Kaleidoscope is designed to put data and function together. The ideas that people have generally revert to language which implies text representation. Additionally, things (ideas, objects, etc.) need to be unique within a certain scope, and these things have properties and can be categorized. Think of a building on a city block-- it has a street number and the building can have properties (height=1000 feet, doors=20, color=silver, etc.). Finally, things can relate to other things through some sort of association. With a different example, Alice and Bill can be related through a "friend" association where the friend association maps a thing from a person category to another thing in a person category. Mix in a touch of web services to allow for the construction of small programs consisting of small, distributed functions. To the more attuned reader, what I just described is basically an informal description of semantic web. I used to like to use the word semantic web until people would either just look at me blankly or see if I meet the criteria for the formal "Semantic Web". I am starting to become concerned that the term "semantic web" is the new "artificial intelligence". Making a long story short...both terms have tremendous hype surrounding them, and unless they prove the hype, anything less than meeting that expectation seems like a failure.
You may ask again, why is this necessary? Well, everyone, whether they know it our not, needs a database. Files on your computer are essentially a hierarchical organization of "flat files". It is hierarchical because you have folders of folders that contain files. The files are "flat" because they mostly lack structure (excluding XML files or HTML files). Have you ever noticed how many files you now have on your computer and how it is becoming increasingly difficult to find things. Furthermore, what if you wanted to mix data from individual files together to make something different. Cut and paste is so 1980s. Active objects tied to a platform is so 1990's. People need databases...except not traditional relational databases. Traditional relational databases rely on knowing structure from the start. It's kind of like interconnecting a bunch of columns in different worksheets. If there is a change to the structure of the worksheet, then things can get a little messed up. New column-store databases like Hadoop and BigTable are the way to deal with large, unstructured data. The old way of having a row with a unique number and then tying columns to a particular worksheet/table are not going to be as useful as before. The new way (something like Freebase and other RDF stuff) will be to create a unique ID and tag it with categories and property-value tags. In this way, one could have the following types of queries:
- Find all the items in a category.
- Find all the items having a property and filter according to a range of its values.
- Find all properties of a given item.
- Find all categories in which an item belongs.

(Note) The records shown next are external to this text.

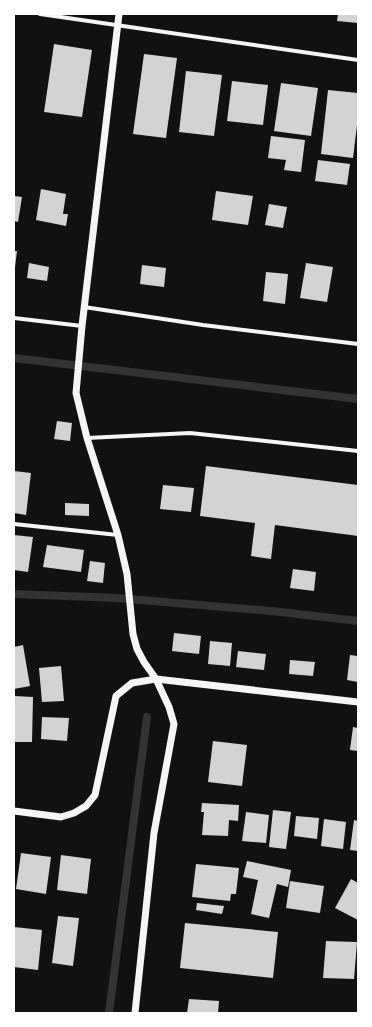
<svg xmlns="http://www.w3.org/2000/svg" width="372" height="1027" font-family="Montserrat,sans-serif">
<rect width="100%" height="100%" fill="#111"/>
<g fill="none" stroke-linecap="round" stroke-linejoin="round">
<!-- stream -->
<g stroke="#333" stroke-width="8">
<path d="M14,358l344,41"/>
<path d="M14,594l103,4 155,13 86,10"/>
<path d="M109,1013l38,-296"/>
</g>
</g>
<!-- building -->
<g fill="#d3d3d3">
<path d="M338,14h20v9l-21,-2z"/>
<path d="M54,44l38,6 -10,67 -38,-5z"/>
<path d="M144,54l33,4 -11,80 -33,-4z"/>
<path d="M186,71l36,4 -8,61 -35,-4z"/>
<path d="M232,81l36,4 -5,40 -36,-4z"/>
<path d="M281,83l37,5 -7,48 -37,-5z"/>
<path d="M328,90l30,3v24l-5,41 -32,-4z"/>
<path d="M271,136l34,4 -4,32 -17,-2 2,-10 -18,-2z"/>
<path d="M318,160l32,4 -3,21 -32,-4z"/>
<path d="M41,189l25,5 -3,20h5l-2,12 -30,-6z"/>
<path d="M216,191l37,5 -5,29 -36,-5z"/>
<path d="M14,196l8,1 -4,25 -4,-1z"/>
<path d="M269,204l18,3 -4,21 -18,-3z"/>
<path d="M14,251h3l-2,16h-1z"/>
<path d="M29,263l20,4 -2,14 -20,-3z"/>
<path d="M306,263l27,4 -6,35 -27,-4z"/>
<path d="M142,265l24,3 -2,19 -24,-3z"/>
<path d="M266,272l22,2 -3,30 -22,-3z"/>
<path d="M57,421l15,2 -2,18 -16,-2z"/>
<path d="M206,466l152,19v51l-83,-11 -4,34 -20,-3 4,-33 -55,-7z"/>
<path d="M14,471l17,2 -5,42 -12,-2z"/>
<path d="M163,485l31,3 -3,24 -31,-3z"/>
<path d="M65,503l24,1v12l-24,-1z"/>
<path d="M14,535l19,2 -5,35 -14,-2z"/>
<path d="M47,545l37,5 -3,22 -38,-5z"/>
<path d="M90,561l15,2 -2,20 -16,-2z"/>
<path d="M293,569l23,3 -2,19 -24,-3z"/>
<path d="M174,633l27,3 -2,18 -27,-3z"/>
<path d="M210,641l22,2 -2,23 -22,-2z"/>
<path d="M23,645l7,41 -16,3v-42z"/>
<path d="M238,651l28,3 -2,16 -28,-3z"/>
<path d="M350,655l8,1v26l-11,-2z"/>
<path d="M290,660l25,2 -2,14 -24,-2z"/>
<path d="M61,666l3,35 -22,1 -3,-34z"/>
<path d="M14,696l19,1 -1,45h-18z"/>
<path d="M42,717l27,1 -2,23 -26,-2z"/>
<path d="M353,727l5,1v23l-8,-1z"/>
<path d="M213,741l34,4 -5,41 -34,-4z"/>
<path d="M202,803l37,2 -1,16 -9,-1 -1,16 -26,-1 2,-23h-3z"/>
<path d="M273,810l18,2 -5,37 -17,-2z"/>
<path d="M246,812l23,3 -3,28 -24,-2z"/>
<path d="M296,816l23,2 -2,21 -23,-3z"/>
<path d="M324,819l22,3 -3,27 -22,-3z"/>
<path d="M354,820l4,1v30l-8,-1z"/>
<path d="M21,853l30,4 -5,37 -30,-5z"/>
<path d="M61,855l30,4 -4,35 -30,-4z"/>
<path d="M247,861l44,9 -3,17 -11,-3 -8,34 -18,-4 7,-34 -15,-3z"/>
<path d="M196,864l43,4 -3,26h-5l-1,7 -38,-4z"/>
<path d="M351,879l7,4v37l-23,-12z"/>
<path d="M290,881l34,5 -4,27 -34,-5z"/>
<path d="M197,903l27,3 -2,8 -26,-4z"/>
<path d="M58,916l21,2 -6,48 -21,-3z"/>
<path d="M185,923l93,9 -5,46 -93,-10z"/>
<path d="M14,927l28,3 -4,40 -24,-3z"/>
<path d="M326,941l31,1 -3,37 -31,-1z"/>
<path d="M189,999l30,2 -1,12h-31z"/>
</g>
<g fill="none" stroke-linecap="round" stroke-linejoin="round">
<!-- minor -->
<g stroke="#f5f5f5" stroke-width="4">
<path d="M40,14l318,46"/>
<path d="M84,307l119,18 155,19"/>
<path d="M14,318l68,8"/>
<path d="M87,438l103,-5 168,18"/>
<path d="M14,524l104,11"/>
</g>
<!-- tertiary -->
<g stroke="#f5f5f5" stroke-width="7">
<path d="M119,14l-37,312 -6,67 11,45 31,97 9,39 6,60 4,15 7,13 12,17 13,28 5,17 -20,109 -19,180"/>
<path d="M14,811l47,6 13,-4 12,-7 9,-11 21,-99 16,-13 24,-4 202,23"/>
</g>
</g>
<!-- border -->
<rect width="372" height="1027" fill="none" stroke="#ffffff" stroke-width="30"/>
</svg>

This is the new world without walls. Information and function have no boundaries. The world becomes like a box full of Legos...just put the pieces together (for a similar idea, check out "A Playful World by Mark Pesce). For example, one could use a word processor to write e-mail or extract the text from an e-mail into a photo or drawing without copy and paste. Imagine receiving a text message from your 3D modeling program saying that your rendering job is done and someone has commented on the final animation. What if your phone rang and a voice read a new e-mail to you?
You can do this now with lots of programming with web frameworks and web services...but what about a system for everyone else. Kaleidoscope can make this type of system accessible to people.